Wednesday, December 15, 2010

Hey Hey Hey!

from the Baltimore Sun

Comedian, actor and Jell-O pitchman Bill Cosby comes to Baltimore next month in a new role: political fundraiser.

Cosby will be the star attraction Jan. 11 at a $4,000-a-plate dinner at the Tremont Grand on North Charles Street to benefit Otis Rolley, a former city housing and planning official who is challenging Mayor Stephanie Rawlings-Blake in the Democratic primary for mayor.

There also will be a $500-a-head reception and a $75 stand-up performance.

“He typically doesn’t get involved in this kind of stuff,” Rolley, who was Sheila Dixon's chief of staff during her first year as mayor, told me Wednesday.

But The Cos agreed to do it after talking with Rolley over the phone recently.

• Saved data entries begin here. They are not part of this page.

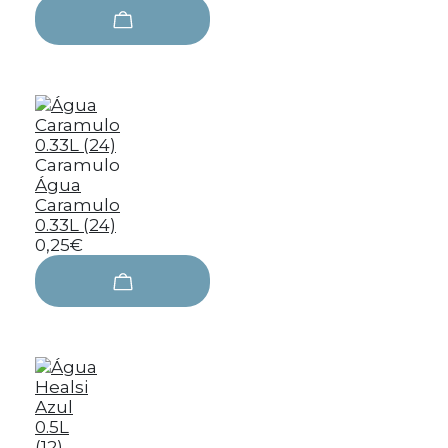
Caramulo
Água
Caramulo
0.33L (24)
0,25€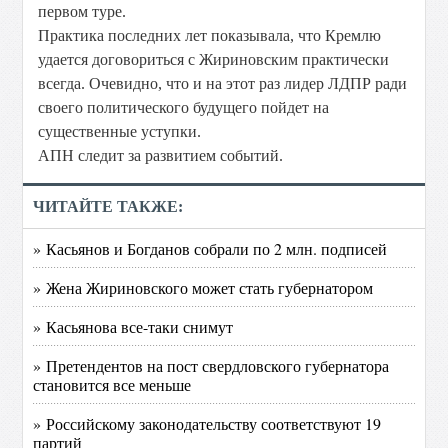
первом туре.
Практика последних лет показывала, что Кремлю
удается договориться с Жириновским практически
всегда. Очевидно, что и на этот раз лидер ЛДПР ради
своего политического будущего пойдет на
существенные уступки.
АПН следит за развитием событий.
ЧИТАЙТЕ ТАКЖЕ:
» Касьянов и Богданов собрали по 2 млн. подписей
» Жена Жириновского может стать губернатором
» Касьянова все-таки снимут
» Претендентов на пост свердловского губернатора
становится все меньше
» Российскому законодательству соответствуют 19
партий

That phone conversation took place at the behest of Karen Miller, who was Rolley’s director of budget and human resources when he headed the city planning department, and now serves as his fundraiser. Miller had arranged for Cosby to come to town twice, for a Park Heights block party in 2008 and for Black History Month in 2009, when she worked for then-Mayor Dixon.

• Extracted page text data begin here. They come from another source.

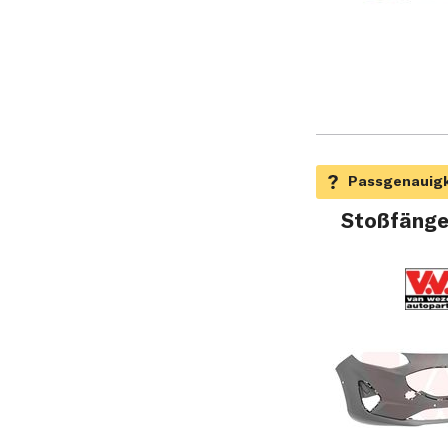
Stoßfänge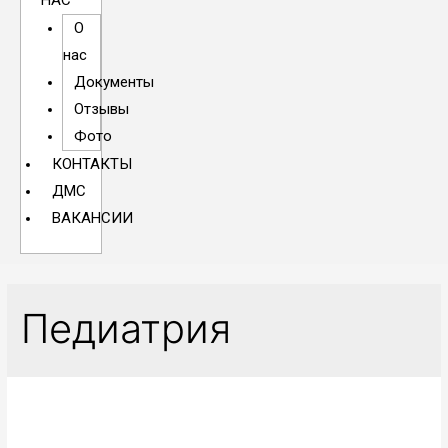
НАС
О
нас
Документы
Отзывы
Фото
КОНТАКТЫ
ДМС
ВАКАНСИИ
Педиатрия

“I really would like you to talk to this person,” Miller recalled telling Cosby. “I think he’s a rock star.”

Cosby’s reply, according to Miller: “What do you need me for if he’s a rock star?”

“OK,” she conceded, “he’s not a rock star.”

But Rolley is, she said, someone who shares Cosby’s passion for “what’s happening in urban cities and what’s not happening.”

Cosby agreed to give Rolley 20 minutes. They wound up talking for 40.

During that time, Rolley said he talked about both his master’s degree in planning from the Massachusetts Institute of Technology and his poor childhood in Jersey City, New Jersey, where Rolley said he was physically and sexually abused.

“I do have a degree from MIT,” Rolley recalled telling Cosby. “I also have a PhD from the school of hard knocks.”

My call to Cosby’s publicist was not immediately returned, so all I have is Rolley’s account of the conversation. Rolley said it ended abruptly.

“He didn’t say goodbye,” Rolley said. “He just hung up. ‘Oh, gosh. Did I say the wrong thing?’”

Two hours later, Miller called to say Cosby wanted to endorse him, do a fundraiser and eventually go door-knocking with him.

The fundraiser will come at a critical time for Rolley, whose first campaign finance report is due Jan. 20.

“Word on the street is, ‘Otis is good. He would be great, but there’s no way he can raise money,’” Rolley said. "If I have a strong showing on the 20th, then that conversation will change.”

2 comments:

beakerkin said...

That is good news. Cosby isn't a bad sort. Sadly, he was taken in by the Tawana Brawley hoax and seems to have been changed.

Joe Conservative said...

Bill Cosby is one of my favorite entertainers. I've loved him since I was a kid who listened to his records.